**The request**.
Pick up the write-up below on tuning PostgreSQL versus tmpfs and continue it from its final sentence.

After seeing the dramatic improvements with tmpfs, I wondered: "Could we achieve similar performance by aggressively tuning PostgreSQL settings instead?" This would be useful for environments where tmpfs isn't available or RAM is limited.

Tested Aggressive Disk-Based Tuning

Experimenting with disabling all durability features:

services:
  postgres:
    command:
      - postgres
      - -c
      - fsync=off # Skip forced disk syncs
      - -c
      - synchronous_commit=off # Async WAL writes
      - -c
      - wal_level=minimal # Minimal WAL overhead
      - -c
      - full_page_writes=off # Less WAL volume
      - -c
      - autovacuum=off # No background vacuum
      - -c
      - max_wal_size=1GB # Fewer checkpoints
      - -c
      - shared_buffers=256MB # More memory cache

The Results: tmpfs Still Wins

Even with all these aggressive settings, tmpfs was still faster.

**Given entries**.
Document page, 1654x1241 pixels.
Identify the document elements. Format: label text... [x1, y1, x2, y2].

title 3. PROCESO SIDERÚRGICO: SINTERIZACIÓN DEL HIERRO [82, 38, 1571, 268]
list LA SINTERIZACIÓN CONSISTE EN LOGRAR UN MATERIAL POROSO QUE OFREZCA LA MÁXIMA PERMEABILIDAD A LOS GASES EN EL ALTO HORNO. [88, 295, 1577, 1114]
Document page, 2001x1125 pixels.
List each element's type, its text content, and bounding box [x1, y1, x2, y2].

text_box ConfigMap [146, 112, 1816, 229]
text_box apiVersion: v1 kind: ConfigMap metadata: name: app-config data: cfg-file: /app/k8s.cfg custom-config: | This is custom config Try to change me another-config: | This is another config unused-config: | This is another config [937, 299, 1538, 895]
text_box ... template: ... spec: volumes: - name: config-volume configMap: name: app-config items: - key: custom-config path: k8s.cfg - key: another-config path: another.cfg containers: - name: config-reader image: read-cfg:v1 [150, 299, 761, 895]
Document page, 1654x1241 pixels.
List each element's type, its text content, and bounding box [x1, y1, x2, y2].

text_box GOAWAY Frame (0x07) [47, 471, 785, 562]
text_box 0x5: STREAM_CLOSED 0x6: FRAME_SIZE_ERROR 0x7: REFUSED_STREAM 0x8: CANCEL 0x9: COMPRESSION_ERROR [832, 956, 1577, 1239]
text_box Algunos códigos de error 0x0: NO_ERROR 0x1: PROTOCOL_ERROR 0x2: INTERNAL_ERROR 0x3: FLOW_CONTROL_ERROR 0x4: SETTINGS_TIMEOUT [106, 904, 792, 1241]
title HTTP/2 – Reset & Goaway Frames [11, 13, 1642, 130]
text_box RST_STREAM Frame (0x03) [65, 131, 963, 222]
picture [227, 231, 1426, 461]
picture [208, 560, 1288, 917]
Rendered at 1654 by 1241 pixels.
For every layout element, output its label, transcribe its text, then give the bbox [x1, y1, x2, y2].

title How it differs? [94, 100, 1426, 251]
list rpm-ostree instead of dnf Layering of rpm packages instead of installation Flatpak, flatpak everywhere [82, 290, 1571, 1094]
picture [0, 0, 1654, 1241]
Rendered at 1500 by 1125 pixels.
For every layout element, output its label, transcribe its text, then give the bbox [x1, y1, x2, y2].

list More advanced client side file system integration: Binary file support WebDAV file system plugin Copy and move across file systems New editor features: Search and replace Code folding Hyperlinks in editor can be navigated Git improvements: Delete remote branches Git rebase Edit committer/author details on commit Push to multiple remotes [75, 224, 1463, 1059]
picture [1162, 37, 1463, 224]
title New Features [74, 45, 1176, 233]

**Solved problem**.
Disk-based (even with fsync=off):

• ❌ File system overhead - ext4/xfs metadata operations
• ❌ Disk seeks - mechanical latency on HDDs, limited IOPS on SSDs
• ❌ Kernel buffer cache - memory copies between user/kernel space
• ❌ Docker overlay2 - additional storage driver overhead
• ❌ Complexity - 7+ settings to manage and understand

tmpfs-based:

• ✅ Pure RAM operations - no physical storage involved
• ✅ Zero disk I/O - everything happens in memory
• ✅ Simple configuration - just one tmpfs line
• ✅ Maximum performance - nothing faster than RAM

Bonus: Other PostgreSQL CI Optimizations to Consider

If you're still looking for more speed improvements:

• Disable query logging - reduces I/O overhead:

  command:
    - postgres
    - -c
    - log_statement=none           # Don't log any statements
    - -c
    - log_min_duration_statement=-1  # Don't log slow queries

• Use fsync=off in postgresql.conf - similar to --nosync but for runtime (redundant with tmpfs)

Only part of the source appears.